Electronics source listings
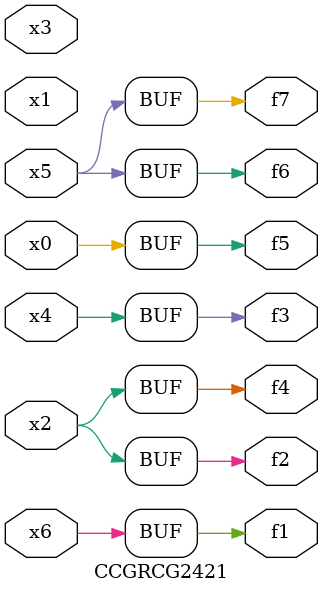
<source format=v>
module CCGRCG2421(
	input x0, x1, x2, x3, x4, x5, x6,
	output f1, f2, f3, f4, f5, f6, f7
);
	assign f1 = x6;
	assign f2 = x2;
	assign f3 = x4;
	assign f4 = x2;
	assign f5 = x0;
	assign f6 = x5;
	assign f7 = x5;
endmodule

</source>
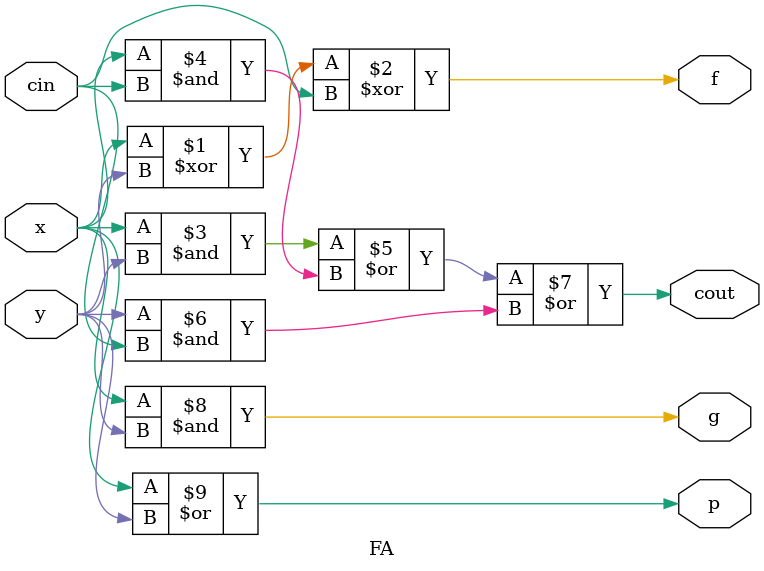
<source format=v>
module FA(
    output f,cout,p,g,
    input x,y,cin
);
    assign f=x^y^cin;
    assign cout= (x & y) | (x & cin) | (y & cin);
    assign g = x & y;
    assign p = x | y;
endmodule

</source>
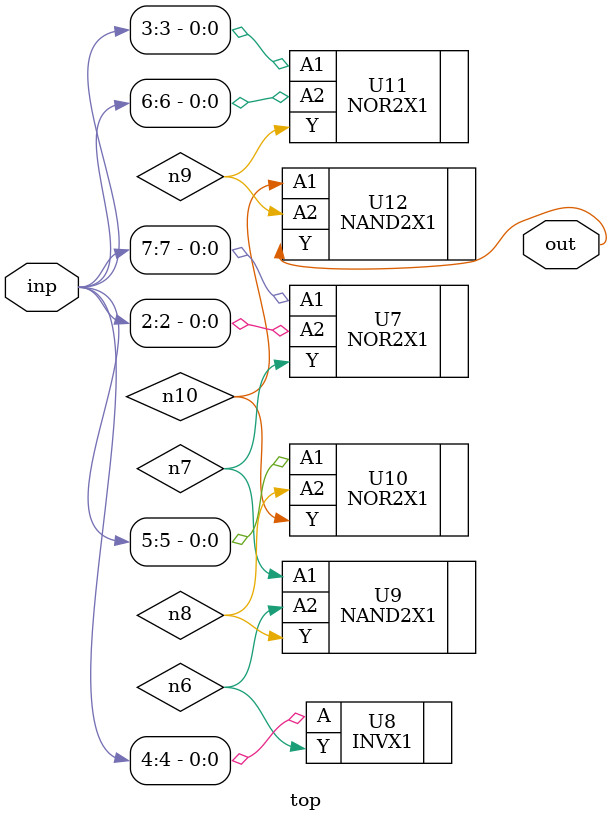
<source format=sv>


module top ( inp, out );
  input [7:0] inp;
  output out;
  wire   n6, n7, n8, n9, n10;

  NOR2X1 U7 ( .A1(inp[7]), .A2(inp[2]), .Y(n7) );
  INVX1 U8 ( .A(inp[4]), .Y(n6) );
  NAND2X1 U9 ( .A1(n7), .A2(n6), .Y(n8) );
  NOR2X1 U10 ( .A1(inp[5]), .A2(n8), .Y(n10) );
  NOR2X1 U11 ( .A1(inp[3]), .A2(inp[6]), .Y(n9) );
  NAND2X1 U12 ( .A1(n10), .A2(n9), .Y(out) );
endmodule


</source>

#### Task directions
The lines from the top of the data above through the one holding "module top ( inp, out );" are to be repeated exactly, and only those, with no pictures.

#### Exercise output
<source format=v>
module CCGRCG2421(
	input x0, x1, x2, x3, x4, x5, x6,
	output f1, f2, f3, f4, f5, f6, f7
);
	assign f1 = x6;
	assign f2 = x2;
	assign f3 = x4;
	assign f4 = x2;
	assign f5 = x0;
	assign f6 = x5;
	assign f7 = x5;
endmodule

</source>
<source format=v>
module FA(
    output f,cout,p,g,
    input x,y,cin
);
    assign f=x^y^cin;
    assign cout= (x & y) | (x & cin) | (y & cin);
    assign g = x & y;
    assign p = x | y;
endmodule

</source>
<source format=sv>


module top ( inp, out );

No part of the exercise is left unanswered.